Dr. Leffall was also the first African American president of the American College of Surgeons, the Society of Surgical Oncology and the Society of Surgical Chairmen.

In 2002, Dr. Leffall was appointed a member and then chairman of the President’s Cancer Panel, which advises the White House on cancer research and support programs. He had served as board chairman of what is now Susan G. Komen, a foundation supporting breast cancer research.

He had been on the medical staff at Howard since 1962, but stopped doing surgeries when he was in his 70s. In addition to a “piercing, stentorian voice,” The Washington Post once wrote of him, he cut a striking figure around the corridors of the institution: “tall and broad like one of his heroes, Muhammad Ali, with a handsome smile that breaks frequently over a boxy face.”
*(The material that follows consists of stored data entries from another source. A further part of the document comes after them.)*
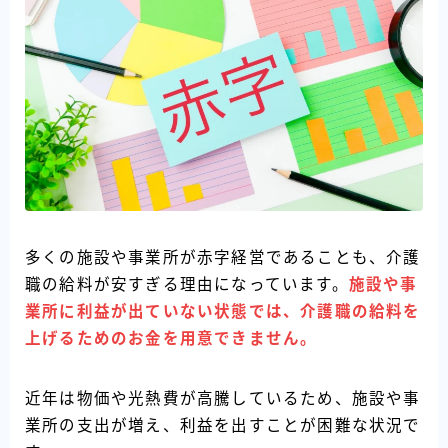
多くの施設や事業所が赤字経営であることも、介護
職の給料が安すぎる理由になっています。
施設や事
業所に利益が出ていない状態では、介護職の給料を
上げるためのお金を用意できません。
近年は物価や光熱費が高騰しているため、施設や事
業所の支出が増え、利益を出すことが困難な状況で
He had a private medical practice in addition to his research and teaching. Vernon Jordan, a Washington lawyer and former president of the National Urban League, was among his patients.

In 1980, when Jordan was wounded in a racially linked shooting in Fort Wayne, Ind., Dr. Leffall was on the first plane he could get to Indiana, Jordan said.

The two men were friends of 50-years standing, sometime opponents across a tennis net, and regular luncheon companions. “He’s living proof that friendship is the medicine of life,” Jordan said.

LaSalle Doheny Leffall Jr. was born in Tallahassee on May 22, 1930, and grew up in Quincy, Fla. His father, one of 11 children from Texas, was principal of a racially segregated high school.

“There was nothing unusual, I would say, about my growing up, except the fact that it was a segregated South,” Dr. Leffall told an oral history project of the National Library of Medicine. “If we went to the white movie theater, we always sat in the balcony. At a very young age, you found out when you went downtown and your mother said, ‘You can’t go in there.’ You knew at a very young age, I don’t know, 3, 4, maybe 5 . . . you would ask questions about why. They would say, ‘Well, this is not right, but that’s the way it is.’ ”

He graduated summa cum laude in 1948 from what is now Florida A&M University, a historically black university in Tallahassee, and was first in his Class of 1952 at Howard medical school.

Early in his career, he did surgical training at what then was Freedmen’s Hospital in Washington, completed a surgical oncology fellowship at what is now Memorial Sloan Kettering Cancer Center in New York, served as an Army doctor in Germany.

In 1992, he was named Howard’s first Charles R. Drew professor, named after a pioneering African American surgeon, and in 1996, Howard established a chair in surgery in Dr. Leffall’s honor. His memoir, “No Boundaries: A Cancer Surgeon’s Odyssey,” was published in 2005.

In 1956, he married Ruth McWilliams. In addition to his wife and son, both of Washington, survivors include a sister.